On dirait que le sceptique a été désarmé cette fois par le charme qu’embellissait une bonne grâce perpétuelle ; il redevient jeune, il croit à l’amour et à sa durée. « Non, s’écrie-t-il, il n’est pas vrai que l’amour n’ait qu’un temps plus ou moins limité à régner dans les cœurs ; qu’après une saison d’éclat et d’ivresse, son déclin soit inévitable ; que cinq années, comme on l’a dit, soient le terme le plus long assigné par la nature à la passion que rien n’entrave et qui meurt ensuite d’elle-même. »

En conséquence, il nous représente les deux amants s’avançant toujours, plus unis dans les années qu’on peut appeler crépusculaires, et où un voile doit couvrir toutes choses en cette vie, même les sentiments devenus chaque jour plus profonds et plus sacrés.
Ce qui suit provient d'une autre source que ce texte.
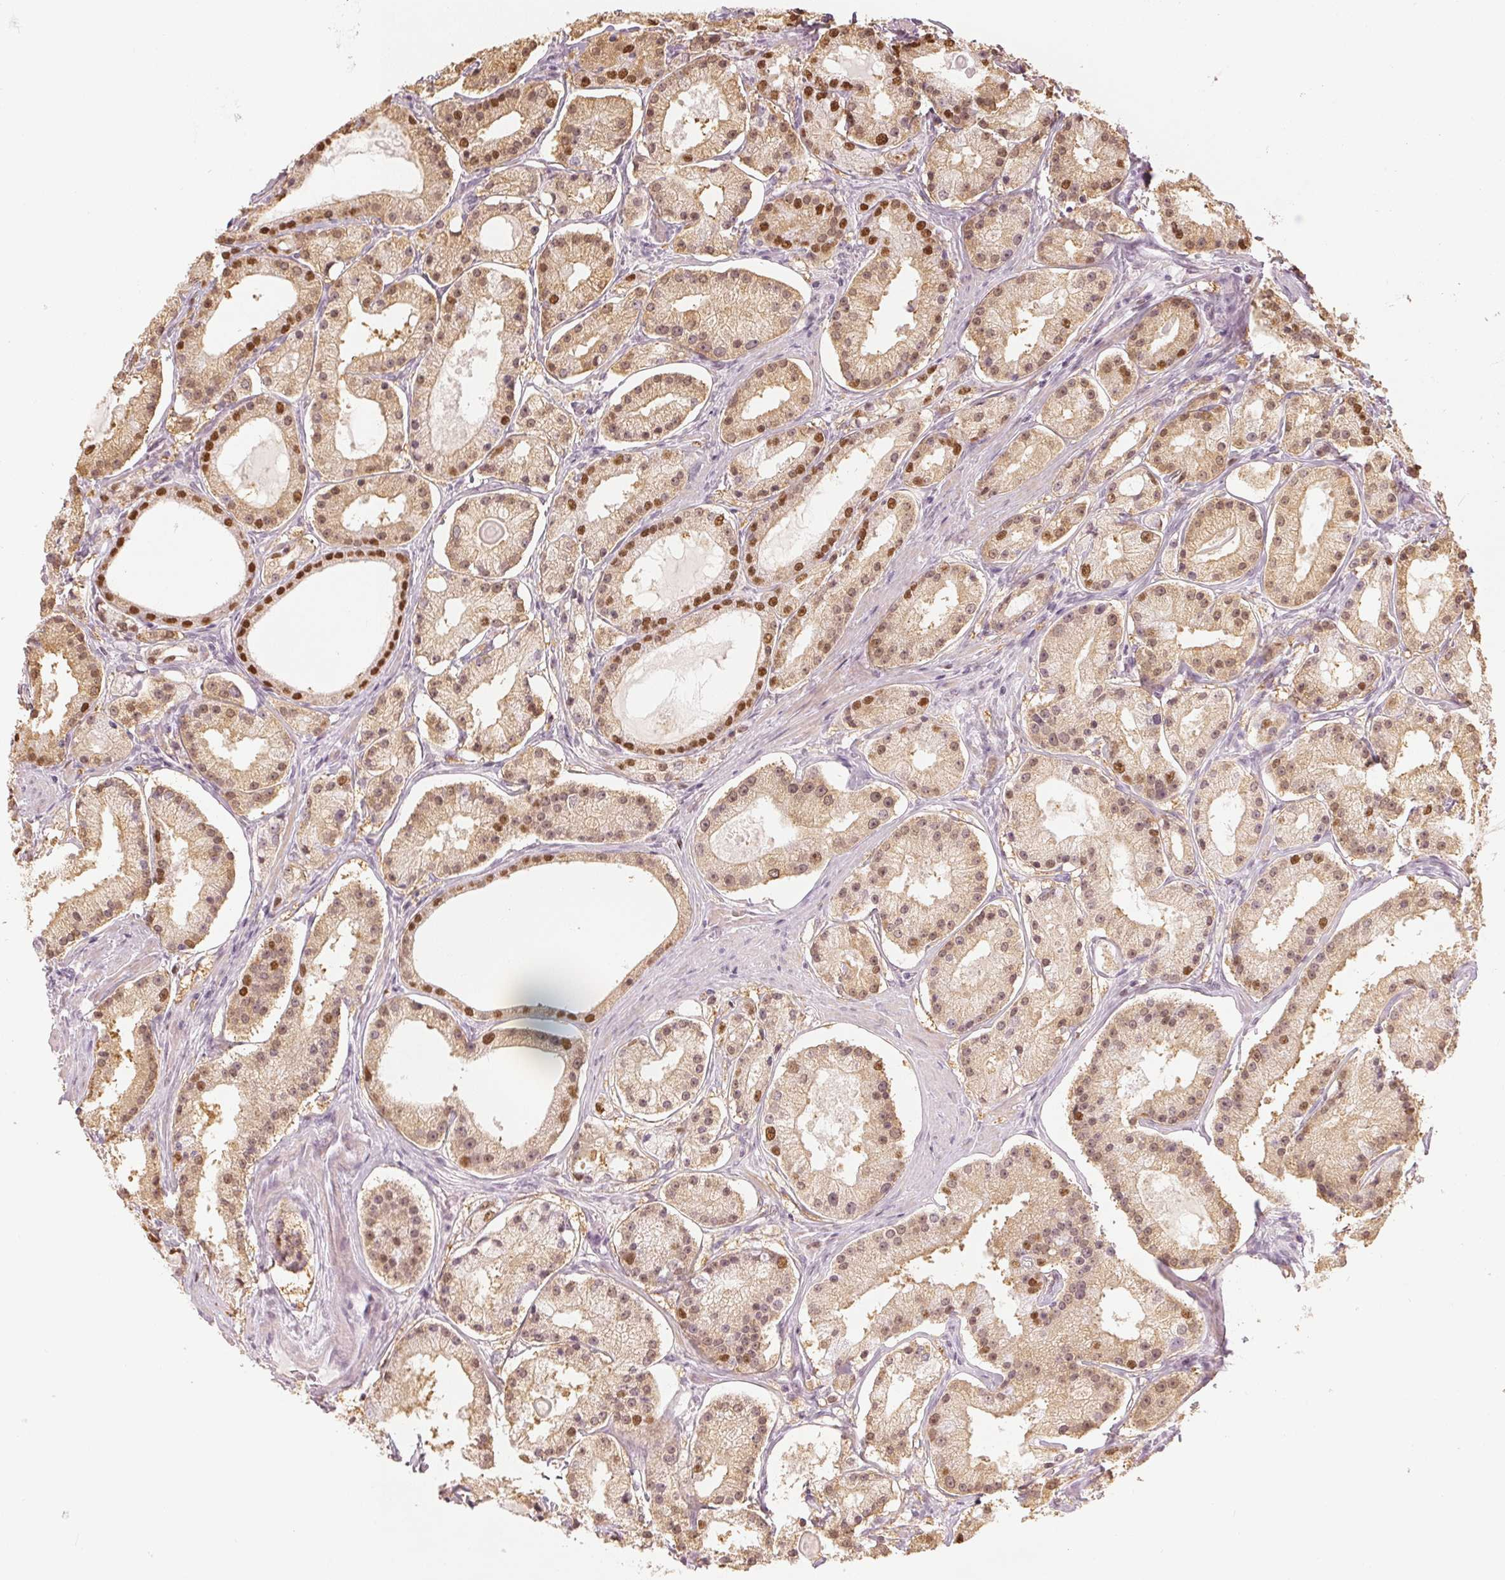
{"staining": {"intensity": "moderate", "quantity": "25%-75%", "location": "nuclear"}, "tissue": "prostate cancer", "cell_type": "Tumor cells", "image_type": "cancer", "snomed": [{"axis": "morphology", "description": "Adenocarcinoma, Low grade"}, {"axis": "topography", "description": "Prostate"}], "caption": "Immunohistochemical staining of prostate adenocarcinoma (low-grade) exhibits moderate nuclear protein expression in about 25%-75% of tumor cells. The staining is performed using DAB (3,3'-diaminobenzidine) brown chromogen to label protein expression. The nuclei are counter-stained blue using hematoxylin.", "gene": "SLC39A3", "patient": {"sex": "male", "age": 57}}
En réalité, les choses se passèrent un peu autrement. Mme d’Arbouville, à la fin de ses jours, était revenue aux pratiques de dévotion et avait confié la direction de sa conscience au père de Ravignan. Elle alla s’éteindre à Lyon le 22 mars 1850, refusant, dit-on, de recevoir l’ami qui, malgré leur rupture, était accouru à la nouvelle du danger pour la revoir une dernière fois, à l’instant de la séparation et de l’adieu suprême, et qui priait qu’on lui permît du moins de presser les lèvres que la mort allait flétrir[2].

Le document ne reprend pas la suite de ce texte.